Lo que sí le ilusiona es retomar el proyecto. “Lo voy a recuperar, en la medida en que me ayuden. Y no sólo a mí, sino que también al Teatro Camino, al Del Puente, a todos los que sostenemos teatros de manera autónoma. Que el Estado diga ‘la gestión que ustedes hacen es tan potente que vamos a financiarlos’”.
—Ese mecenas, ¿tiene que ser el Estado?
Ojalá crear alianzas con empresas, pero nunca en la vida me han dado un peso. El Ministerio de Cultura debe acercar a ese mundo empresarial a las artes.
—¿Qué esperas del nuevo gobierno?
Que aumente el dinero asignado a los fondos concursables. A mí me interesa la subvención permanente a salas y compañías con trayectoria y proyectos. Me da terror que eso no se cumpla, porque está en el proyecto de creación del ministerio y de la ley de artes escénicas. Estoy intentando recuperar mi teatro en el 2019 y eso depende un poco de esto.
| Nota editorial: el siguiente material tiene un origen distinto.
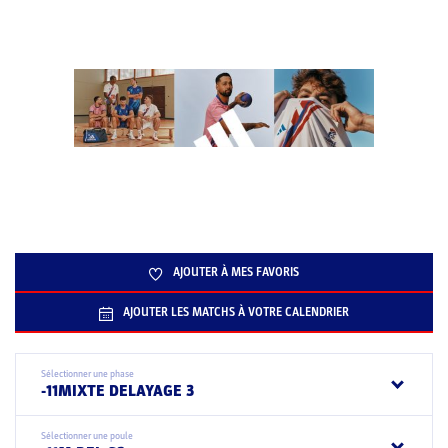
AJOUTER À MES FAVORIS
AJOUTER LES MATCHS À VOTRE CALENDRIER
Sélectionner une phase
-11MIXTE DELAYAGE 3
Sélectionner une poule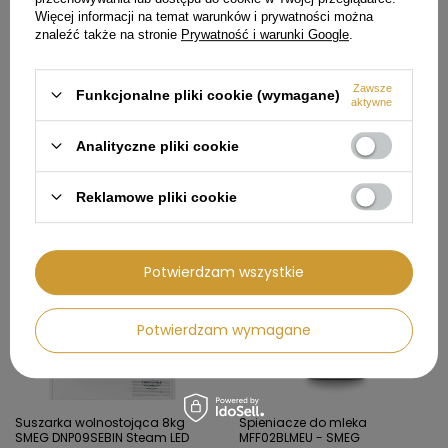
Więcej informacji na temat warunków i prywatności można
Młynki do kawy CGF03PBEU -
Spieniacze do mleka
znaleźć także na stronie
Prywatność i warunki Google
.
SMEG
MFF02WHMEU - SMEG
874,99 zł
567,99 zł
Zawsze
Funkcjonalne pliki cookie (wymagane)
aktywne
Cena regularna:
1 029,00 zł
Cena regularna:
668,00 zł
Najniższa cena produktu w
Najniższa cena produktu w
okresie 30 dni przed
okresie 30 dni przed
Analityczne pliki cookie
wprowadzeniem obniżki:
wprowadzeniem obniżki:
874,99 zł
567,99 zł
Reklamowe pliki cookie
927,01 zł
100,01 zł
Potwierdzam wszystkie
Potwierdzam wymagane
Suszarka wolnostojąca 8kg
Spieniacze do mleka
SMEG DNP09SEBIN Steam LED
MFF02BLMEU - SMEG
Del teatro al cine y viceversa
Después de brillar en la TV y en el teatro, en el cine Alfredo Castro alcanzó estatus hace casi una década como protagonista de Tony Manero, de Pablo Larraín. Siente cariño por ese personaje, “pero también por el que hice en El Club, una obra maestra. Junto con Post Mortem hacen una trilogía perfecta. El corpus estético e ideológico de Pablo, y también el mío, está en esas tres películas”.
—¿A cuáles de los filmes que vas a estrenar en 2018 les pones más fichas?
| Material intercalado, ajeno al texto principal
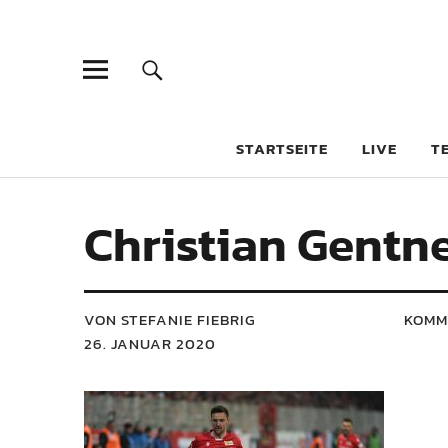
STARTSEITE
LIVE
T
Christian Gentne
VON STEFANIE FIEBRIG
KOMM
26. JANUAR 2020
A una chilena dirigida por Juan Cáceres sobre la inmigración, que se llama Perro Bomba, donde me tocó compartir con un excelente actor haitiano. También a Museo, de Alonso Ruizpalacios, en la que hago de padre de Gael García. Se sitúa en el año 85 , después del terremoto de México cuando el hijo de un médico famoso roba el Museo de Antropología y se lleva la máscara sagrada de Pakal. La otra por la que apuesto es Rojo, de Benjamín Naishtat y con Darío Grandinetti. Tiene una trama muy oscura en plena dictadura argentina, donde hago de un detective chileno medio picante al que llaman para resolver el caso. Por último, Los perros, de Marcela Said. Ya tiene trayectoria en festivales, pero a salas comerciales llega el 15 de marzo. Antonia Zegers es mi compañera de nuevo ahí y está sublime.
—¿Un panorama perfecto para enero?
Ver Estado Vegetal, de Manuela Infante (en Santiago a Mil del 18 al 21 de enero , GAM). Una obra muy política, en el mejor sentido de la palabra. Marcela Salinas, la protagonista, es una actriz memorable.
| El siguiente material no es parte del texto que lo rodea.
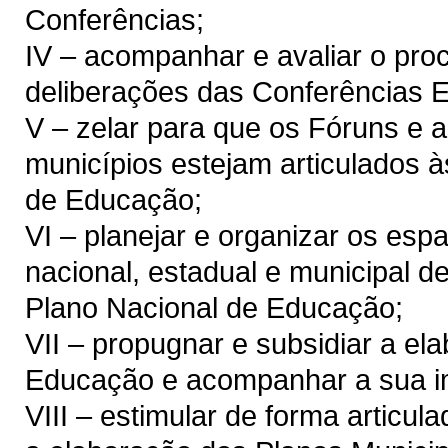
Conferências;
IV – acompanhar e avaliar o pr
deliberações das Conferências E
V – zelar para que os Fóruns e
municípios estejam articulados 
de Educação;
VI – planejar e organizar os esp
nacional, estadual e municipal 
Plano Nacional de Educação;
VII – propugnar e subsidiar a el
Educação e acompanhar a sua i
VIII – estimular de forma artic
—¿Algo más en Santiago a Mil?
A Carmen Romero siempre le dije que el festival tenía que ser para que el teatro chileno brillara. Por lo tanto, mi primera opción es ir a ver montajes de acá. Me interesa La trágica agonía de un pájaro azul, de una compañía -La Niña Horrible- que ha alcanzado un sello propio; eso siempre es admirable. También, ir a ver el trabajo del director Christoph Marthaler, que trae la obra King Size.